Here are the records. Write out exactly the lines between the one holding "PLAT-29, status: Done -> Triage" and the one holding "Issue installing on", inclusive.
------ Material for the task ------
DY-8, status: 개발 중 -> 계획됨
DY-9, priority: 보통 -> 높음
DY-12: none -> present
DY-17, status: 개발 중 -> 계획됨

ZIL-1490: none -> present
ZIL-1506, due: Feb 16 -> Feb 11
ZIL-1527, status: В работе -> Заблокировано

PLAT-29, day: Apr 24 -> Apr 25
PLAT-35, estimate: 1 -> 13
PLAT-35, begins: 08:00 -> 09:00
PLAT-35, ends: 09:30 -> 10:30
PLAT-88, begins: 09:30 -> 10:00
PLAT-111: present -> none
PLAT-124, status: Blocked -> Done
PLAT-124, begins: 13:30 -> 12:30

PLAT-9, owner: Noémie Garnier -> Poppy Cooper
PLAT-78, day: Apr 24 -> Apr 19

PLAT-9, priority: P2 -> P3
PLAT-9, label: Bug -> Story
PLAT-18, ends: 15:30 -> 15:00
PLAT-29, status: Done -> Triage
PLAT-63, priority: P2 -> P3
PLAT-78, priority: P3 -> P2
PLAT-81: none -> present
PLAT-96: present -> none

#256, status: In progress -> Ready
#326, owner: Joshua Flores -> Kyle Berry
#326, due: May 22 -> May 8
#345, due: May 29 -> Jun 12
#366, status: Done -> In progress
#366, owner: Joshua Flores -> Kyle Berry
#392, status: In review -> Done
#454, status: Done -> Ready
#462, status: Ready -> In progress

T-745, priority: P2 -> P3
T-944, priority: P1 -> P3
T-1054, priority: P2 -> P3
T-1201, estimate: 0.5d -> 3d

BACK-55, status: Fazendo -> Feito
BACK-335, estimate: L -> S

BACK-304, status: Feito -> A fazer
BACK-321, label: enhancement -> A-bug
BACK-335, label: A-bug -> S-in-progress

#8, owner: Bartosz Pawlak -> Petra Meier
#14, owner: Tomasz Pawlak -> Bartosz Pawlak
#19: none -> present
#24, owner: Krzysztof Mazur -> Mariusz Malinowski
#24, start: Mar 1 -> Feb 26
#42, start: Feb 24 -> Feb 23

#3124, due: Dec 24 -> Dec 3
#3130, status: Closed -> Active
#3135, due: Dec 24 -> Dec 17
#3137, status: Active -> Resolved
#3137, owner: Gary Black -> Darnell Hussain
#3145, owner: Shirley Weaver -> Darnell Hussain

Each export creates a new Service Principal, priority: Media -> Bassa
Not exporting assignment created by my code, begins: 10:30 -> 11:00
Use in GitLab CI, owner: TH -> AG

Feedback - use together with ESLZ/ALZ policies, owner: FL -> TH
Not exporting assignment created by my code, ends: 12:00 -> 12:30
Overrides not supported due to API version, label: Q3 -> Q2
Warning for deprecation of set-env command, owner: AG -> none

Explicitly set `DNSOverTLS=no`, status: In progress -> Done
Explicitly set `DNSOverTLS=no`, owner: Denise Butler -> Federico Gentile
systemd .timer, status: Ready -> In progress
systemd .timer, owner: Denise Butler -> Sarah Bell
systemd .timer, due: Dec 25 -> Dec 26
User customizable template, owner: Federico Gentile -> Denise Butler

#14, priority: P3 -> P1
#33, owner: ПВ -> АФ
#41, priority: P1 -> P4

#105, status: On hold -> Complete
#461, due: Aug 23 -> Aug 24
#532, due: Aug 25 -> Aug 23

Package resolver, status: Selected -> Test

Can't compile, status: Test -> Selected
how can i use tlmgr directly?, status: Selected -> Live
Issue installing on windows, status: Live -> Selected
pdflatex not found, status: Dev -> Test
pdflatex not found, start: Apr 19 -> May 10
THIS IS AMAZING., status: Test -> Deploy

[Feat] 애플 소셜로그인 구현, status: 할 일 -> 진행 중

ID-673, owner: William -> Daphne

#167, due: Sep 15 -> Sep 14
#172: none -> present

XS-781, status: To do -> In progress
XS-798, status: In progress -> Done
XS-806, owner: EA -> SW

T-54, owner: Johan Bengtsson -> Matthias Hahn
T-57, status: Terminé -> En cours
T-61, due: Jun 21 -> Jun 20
------
■ **Reply to the exercise**:
PLAT-29, status: Done -> Triage
PLAT-63, priority: P2 -> P3
PLAT-78, priority: P3 -> P2
PLAT-81: none -> present
PLAT-96: present -> none

#256, status: In progress -> Ready
#326, owner: Joshua Flores -> Kyle Berry
#326, due: May 22 -> May 8
#345, due: May 29 -> Jun 12
#366, status: Done -> In progress
#366, owner: Joshua Flores -> Kyle Berry
#392, status: In review -> Done
#454, status: Done -> Ready
#462, status: Ready -> In progress

T-745, priority: P2 -> P3
T-944, priority: P1 -> P3
T-1054, priority: P2 -> P3
T-1201, estimate: 0.5d -> 3d

BACK-55, status: Fazendo -> Feito
BACK-335, estimate: L -> S

BACK-304, status: Feito -> A fazer
BACK-321, label: enhancement -> A-bug
BACK-335, label: A-bug -> S-in-progress

#8, owner: Bartosz Pawlak -> Petra Meier
#14, owner: Tomasz Pawlak -> Bartosz Pawlak
#19: none -> present
#24, owner: Krzysztof Mazur -> Mariusz Malinowski
#24, start: Mar 1 -> Feb 26
#42, start: Feb 24 -> Feb 23

#3124, due: Dec 24 -> Dec 3
#3130, status: Closed -> Active
#3135, due: Dec 24 -> Dec 17
#3137, status: Active -> Resolved
#3137, owner: Gary Black -> Darnell Hussain
#3145, owner: Shirley Weaver -> Darnell Hussain

Each export creates a new Service Principal, priority: Media -> Bassa
Not exporting assignment created by my code, begins: 10:30 -> 11:00
Use in GitLab CI, owner: TH -> AG

Feedback - use together with ESLZ/ALZ policies, owner: FL -> TH
Not exporting assignment created by my code, ends: 12:00 -> 12:30
Overrides not supported due to API version, label: Q3 -> Q2
Warning for deprecation of set-env command, owner: AG -> none

Explicitly set `DNSOverTLS=no`, status: In progress -> Done
Explicitly set `DNSOverTLS=no`, owner: Denise Butler -> Federico Gentile
systemd .timer, status: Ready -> In progress
systemd .timer, owner: Denise Butler -> Sarah Bell
systemd .timer, due: Dec 25 -> Dec 26
User customizable template, owner: Federico Gentile -> Denise Butler

#14, priority: P3 -> P1
#33, owner: ПВ -> АФ
#41, priority: P1 -> P4

#105, status: On hold -> Complete
#461, due: Aug 23 -> Aug 24
#532, due: Aug 25 -> Aug 23

Package resolver, status: Selected -> Test

Can't compile, status: Test -> Selected
how can i use tlmgr directly?, status: Selected -> Live
Issue installing on windows, status: Live -> Selected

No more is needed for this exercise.